ЗАДАНИЕ 1
На какой день назначены похороны по телеграмме из отрывка?

───── ВЫБРАННЫЙ ОТРЫВОК

«“Иван Петрович скончался сегодня скоропостижно сючала ждем распоряжений хохороны вторник”.
Так и было напечатано в телеграмме “хохороны” и какое-то еще непонятное слово “сючала”; подпись была режиссера опереточной труппы.
– Голубчик мой! – зарыдала Оленька. – Ванечка мой миленький, голубчик мой! Зачем же я с тобой повстречалася? Зачем я тебя узнала и полюбила! На кого ты покинул свою бедную Оленьку, бедную, несчастную?..»

──────────

ЗАДАНИЕ 2
Оформите отрезок записей от строки, содержащей «Which series changed», до конца записей включительно в виде таблицы Markdown со столбцами «№» и «Строка». Пустые строки не включайте.

───── ПРЕДОСТАВЛЕННЫЕ ЗАПИСИ

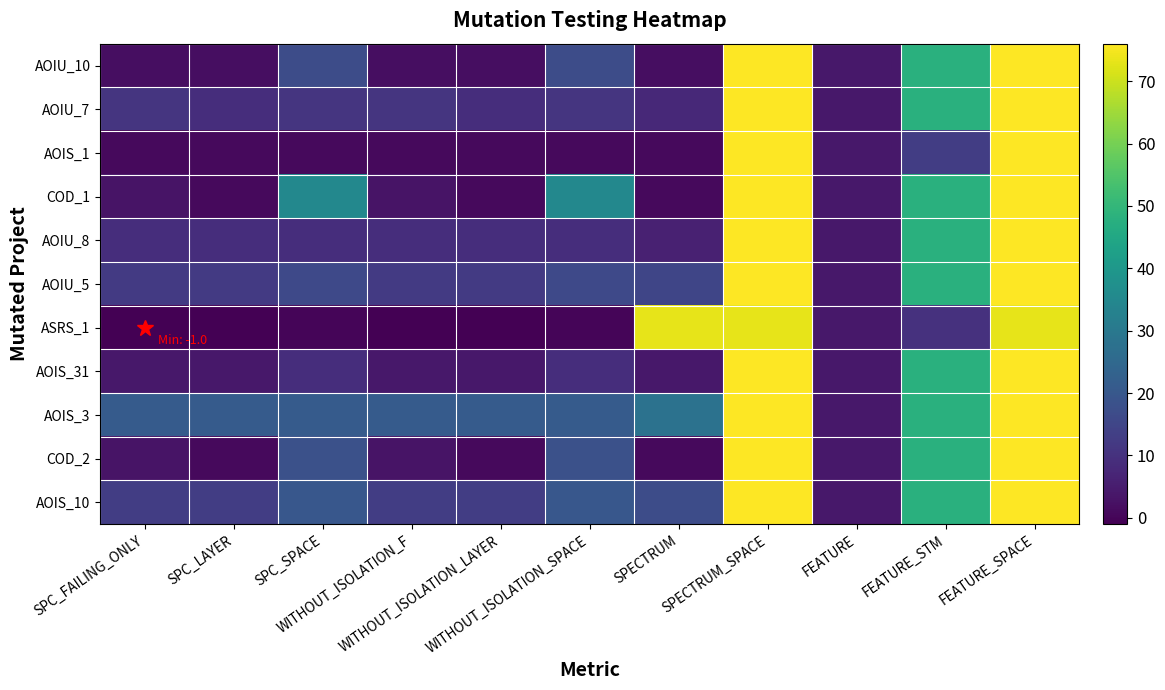

What is the total value across all series at WITHOUT_ISOLATION_F?

78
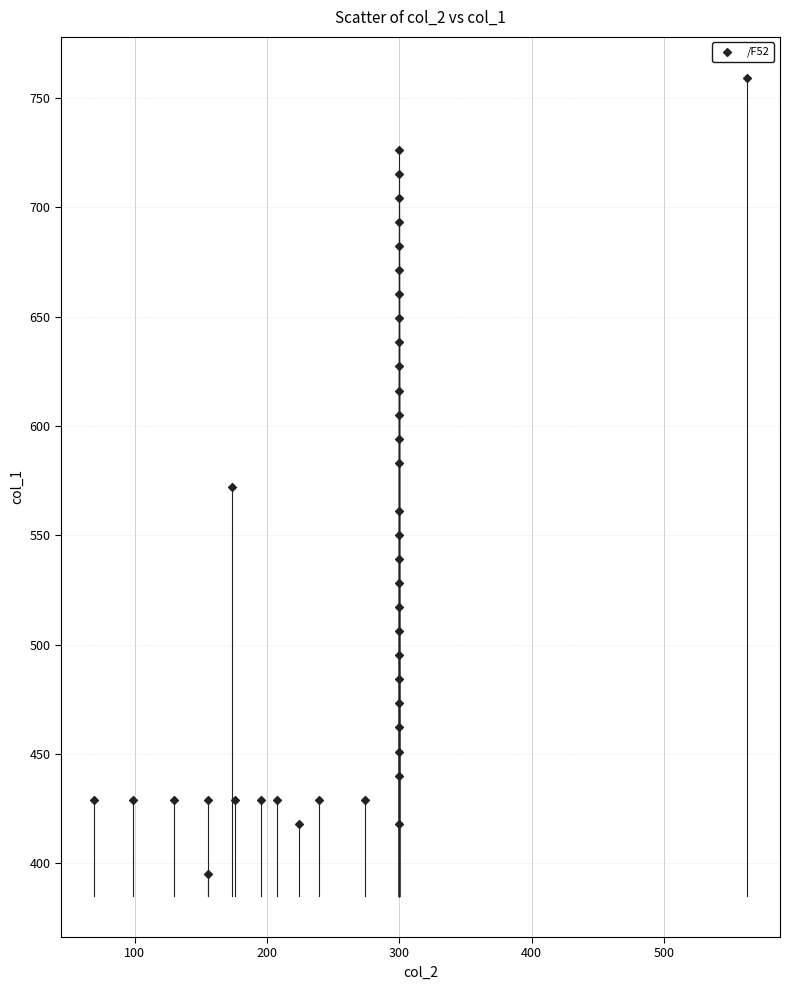

What is the range of Y values (max minus min)?

364.3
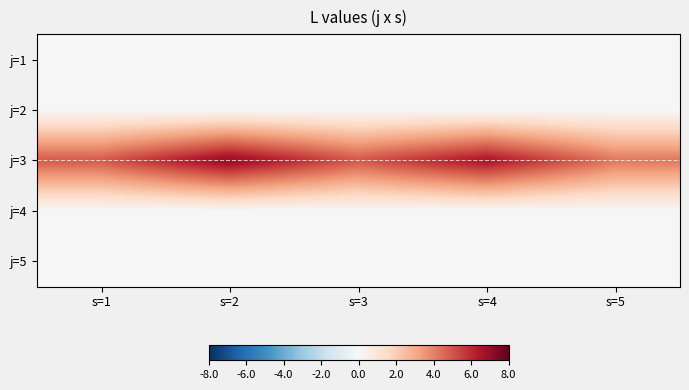

Which series changed the most between s=3 and s=5?

j=3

──────────

ПИСЬМЕННЫЙ ОТВЕТ 1
Похороны назначены на вторник.

ПИСЬМЕННЫЙ ОТВЕТ 2
| № | Строка |
|---|---|
| 1 | Which series changed the most between s=3 and s=5? |
| 2 | j=3 |